Geeze, after I sent my message I came up with a few more...
Here's the -W warnings I usually (try) to run with:
-Wmissing-prototypes -Wreturn-type -Wformat -Wunused-parameter -Wunused-variable -Wunused-value -Wuninitialized -Wshadow -Wsign-compare -Wshorten-64-to-32 -Wextra -Winit-self -Wsequence-point -Wswitch-default -Wstrict-aliasing=2 -Wundef -Wpointer-arith -Wbad-function-cast -Wstrict-prototypes -Wmissing-declarations -Wredundant-decls -Wunreachable-code -Wcast-align -Wdiscard-qual -Wcast-qual -Wstrict-overflow=5
"32 <-> 64 bit issues / potential problems".
The warning flag '-Wshorten-64-to-32' is a good start. '-Wconversion' is also useful when switching to 64 bits. clang can leverage 'meta-information' against the problem too, like using the knowledge that NS*Integer can switch sizes between 32 and 64 bits, but a 32 bit in assigned/passed to a NSInteger won't scale the same way. clang can help catch this potential gotchas early before they become difficult to undo/fix problems is these types of things can go silently undetected and default compiler warning levels. '-Wcast-align' is also something that can be checked/validated.

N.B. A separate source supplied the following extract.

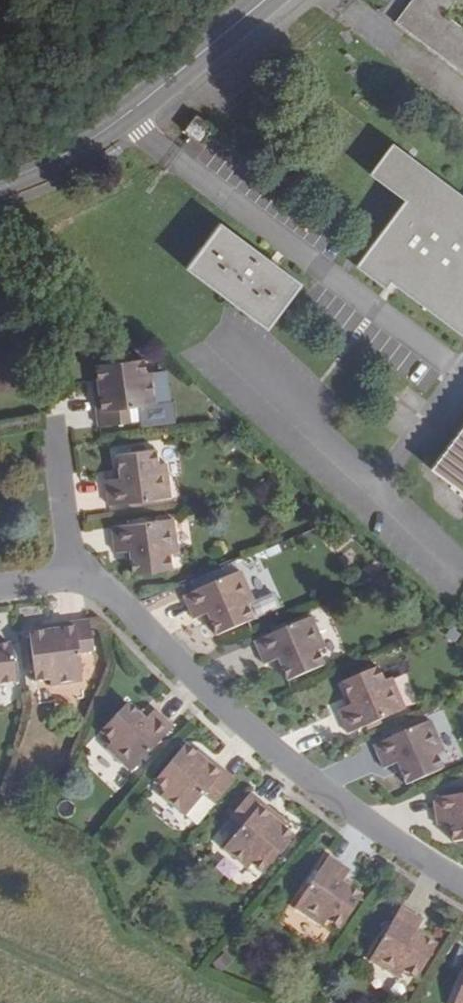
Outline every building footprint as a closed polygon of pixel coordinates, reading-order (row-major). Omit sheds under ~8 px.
[(395,22),(462,72),(462,28),(445,15),(456,0),(411,0),(395,22)] [(196,115),(184,132),(191,137),(200,144),(212,127),(196,115)] [(392,142),(368,174),(403,201),(354,266),(386,290),(391,283),(462,338),(462,197),(392,142)] [(266,329),(300,285),(218,223),(184,267),(266,329)] [(125,348),(110,350),(111,360),(126,357),(125,348)] [(143,371),(141,355),(126,357),(111,360),(110,350),(95,353),(96,362),(93,363),(97,385),(91,386),(97,425),(140,419),(138,404),(153,401),(150,370),(143,371)] [(431,469),(462,493),(462,427),(431,469)] [(106,483),(110,508),(162,501),(154,451),(116,457),(119,481),(106,483)] [(178,552),(173,519),(112,528),(116,552),(131,551),(135,576),(173,570),(171,553),(178,552)] [(217,640),(253,624),(232,578),(184,599),(194,622),(206,616),(217,640)] [(321,651),(307,620),(250,646),(260,668),(274,661),(284,684),(320,669),(313,654),(321,651)] [(55,632),(56,637),(34,640),(40,688),(55,687),(55,692),(86,688),(84,672),(99,670),(92,627),(55,632)] [(17,645),(0,647),(0,686),(23,682),(17,645)] [(349,734),(398,713),(406,710),(393,679),(385,682),(379,667),(343,682),(353,705),(339,711),(349,734)] [(115,755),(111,760),(137,781),(176,733),(156,718),(147,729),(128,714),(103,744),(115,755)] [(443,753),(431,722),(373,746),(383,768),(397,763),(407,786),(443,771),(437,755),(443,753)] [(204,757),(201,761),(185,747),(153,784),(164,793),(160,798),(183,817),(193,806),(205,816),(233,782),(204,757)] [(449,792),(450,795),(432,797),(434,822),(447,820),(449,839),(462,838),(462,789),(449,792)] [(249,868),(261,877),(293,841),(276,825),(279,822),(249,796),(220,829),(232,839),(222,851),(245,872),(249,868)] [(195,827),(205,816),(193,806),(183,817),(195,827)] [(232,839),(220,829),(215,835),(226,845),(232,839)] [(345,873),(326,857),(286,904),(312,926),(317,919),(330,930),(354,900),(335,885),(345,873)] [(410,936),(416,924),(396,912),(365,963),(394,981),(398,974),(412,982),(431,949),(410,936)] [(456,951),(450,969),(462,974),(462,954),(456,951)] [(452,1002),(462,1002),(462,976),(452,1002)]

64 -> 32 bit issues is definitely a good source of checks, especially for code that must run for different archs. Your example about NSInteger is especially a good one.
I actually recently implemented a simple check relating to this topic relating to the use of CFNumberCreate. If one isn't careful with the use of this function, on a 64-bit architecture CFNumberCreate can actually fail to initialize some of the bits of the freshly created CFNumber because the integer size is greater than the integer provided by the programmer. I think a lot of little simple checks like these would be both (a) relatively easy to implement and (b) potentially catch a lot of subtle bugs.

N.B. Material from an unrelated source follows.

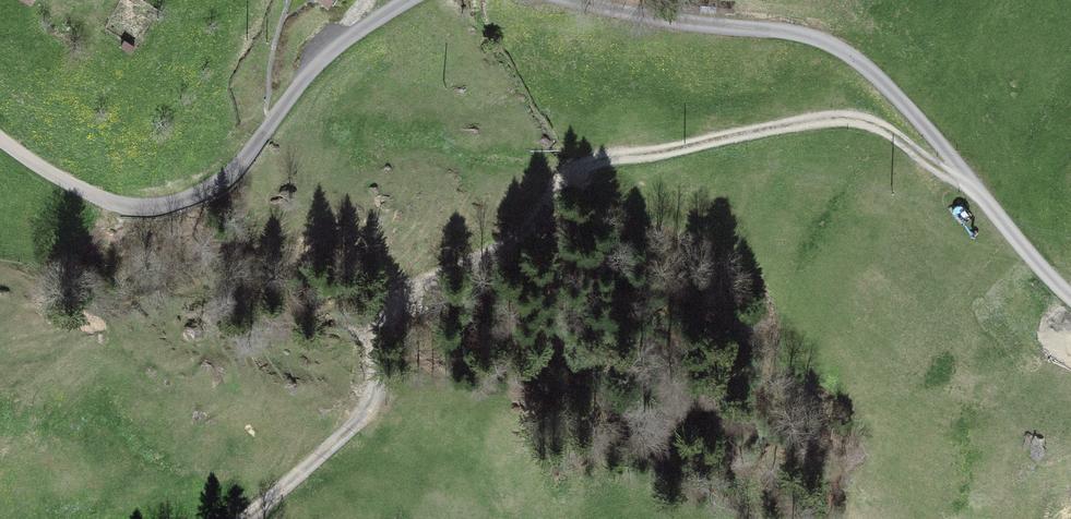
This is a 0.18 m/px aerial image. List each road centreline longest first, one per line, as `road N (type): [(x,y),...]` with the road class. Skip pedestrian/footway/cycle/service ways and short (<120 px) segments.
road 1 (track): [(972,194),(874,126),(834,121),(579,166),(542,222),(390,305),(360,420),(245,518)]
road 2 (residential): [(583,0),(800,34),(843,50),(1070,302)]
road 3 (residential): [(0,139),(116,205),(181,200),(210,187),(245,153),(336,45),(401,0)]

The design of the static analysis library is to help make the implementation of these checks relatively straightforward without any deep program analysis knowledge. I myself won't be able to implement all of these checks, and hopefully as the tool evolves others will feel comfortable in implementing some of these checks as well.
"Cross architecture issues"
I can't think of any off the top of my head, but collecting possible cross architecture issues patterns would be helpful.

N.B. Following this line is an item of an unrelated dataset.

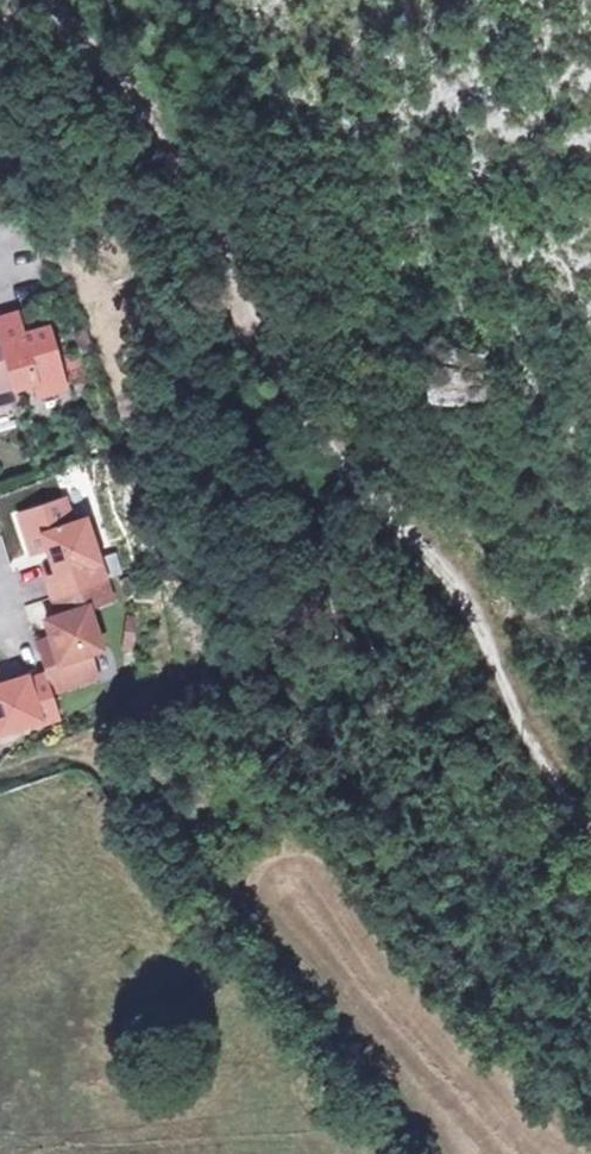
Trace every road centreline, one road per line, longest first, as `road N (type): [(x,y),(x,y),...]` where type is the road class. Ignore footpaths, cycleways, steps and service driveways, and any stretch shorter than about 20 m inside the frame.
road 1 (track): [(37,0),(141,116),(298,406),(446,580),(537,751),(590,812)]
road 2 (track): [(341,461),(303,517),(328,623),(317,655),(292,670),(218,681),(71,752),(0,775)]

I think this basically relates to the previous issue: APIs and type definitions can have different invariants or properties on different archs. Some of these invariants could be checked readily with static analysis.
"Possible restrict and const qualification recommendations (and validation)"
This really requires deep inter-procedure analysis, but if it's available, then clang might be able to reason certain things about the inter-procedure effects and possibilities. Const can sometimes lead to better code generation, but the real wins are usually possible with restrict. If deep inspection is possible, then some degree of validation of the use of a restrict qualified pointer is probably possible as well.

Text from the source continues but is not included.